Text block:
##############################

Closed czka closed 5 years ago
@czka Could you kindly run the tests again and see if you're able to consistently reproduce this error? I just ran the stub-domains
test and was unable to reproduce this issue.
Tried the kitchen
destroy
-> create
-> converge
-> verify
cycle 2 more times (once for stub-domains-local
alone, and once more for the whole set of tests). Same issue keeps cropping out:
expected: {"horizontalPodAutoscaling"=>{}, "httpLoadBalancing"=>{}, "kubernetesDashboard"=>{"disabled"=>true}, "networkPolicyConfig"=>{}}
got: {"horizontalPodAutoscaling"=>{}, "httpLoadBalancing"=>{}, "kubernetesDashboard"=>{"disabled"=>true}, "networkPolicyConfig"=>{"disabled"=>true}}
@Jberlinsky
I have removed .kitchen/
and all the test/fixtures/*/.terraform/
dirs to start afresh. make test_integration_docker
completed all fine in around 90 minutes.

##############################

Input data:
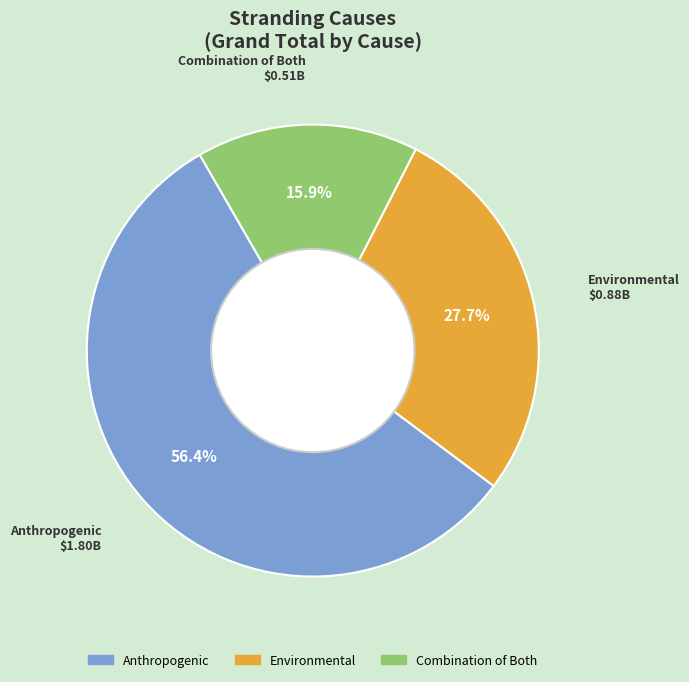

To the nearest percent, what portion does Combination of Both represent?

16%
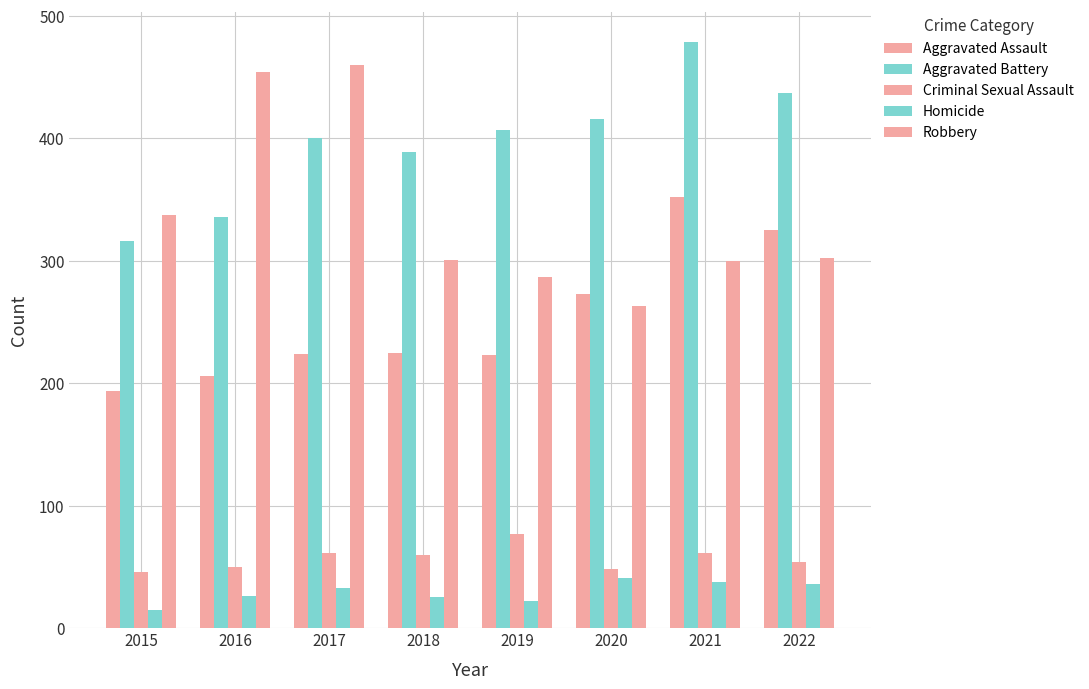

Are the bars horizontal?

No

##############################

List of tasks:
[1] From the thread, extract the passage starting at "Closed czka closed" and ending at "reproduce this issue.".
[2] Answer these questions about the thread:
(a) Apart from the whole set of tests, which test was the kitchen cycle run alone for?
(b) In the actual result, what value did "networkPolicyConfig" have?
(c) How long did make test_integration_docker take to complete?
The data come from a separate source.

Answers by item number:
[1]
Closed czka closed 5 years ago
@czka Could you kindly run the tests again and see if you're able to consistently reproduce this error? I just ran the stub-domains
test and was unable to reproduce this issue.

[2]
(a) stub-domains-local
(b) {"disabled"=>true}
(c) Around 90 minutes.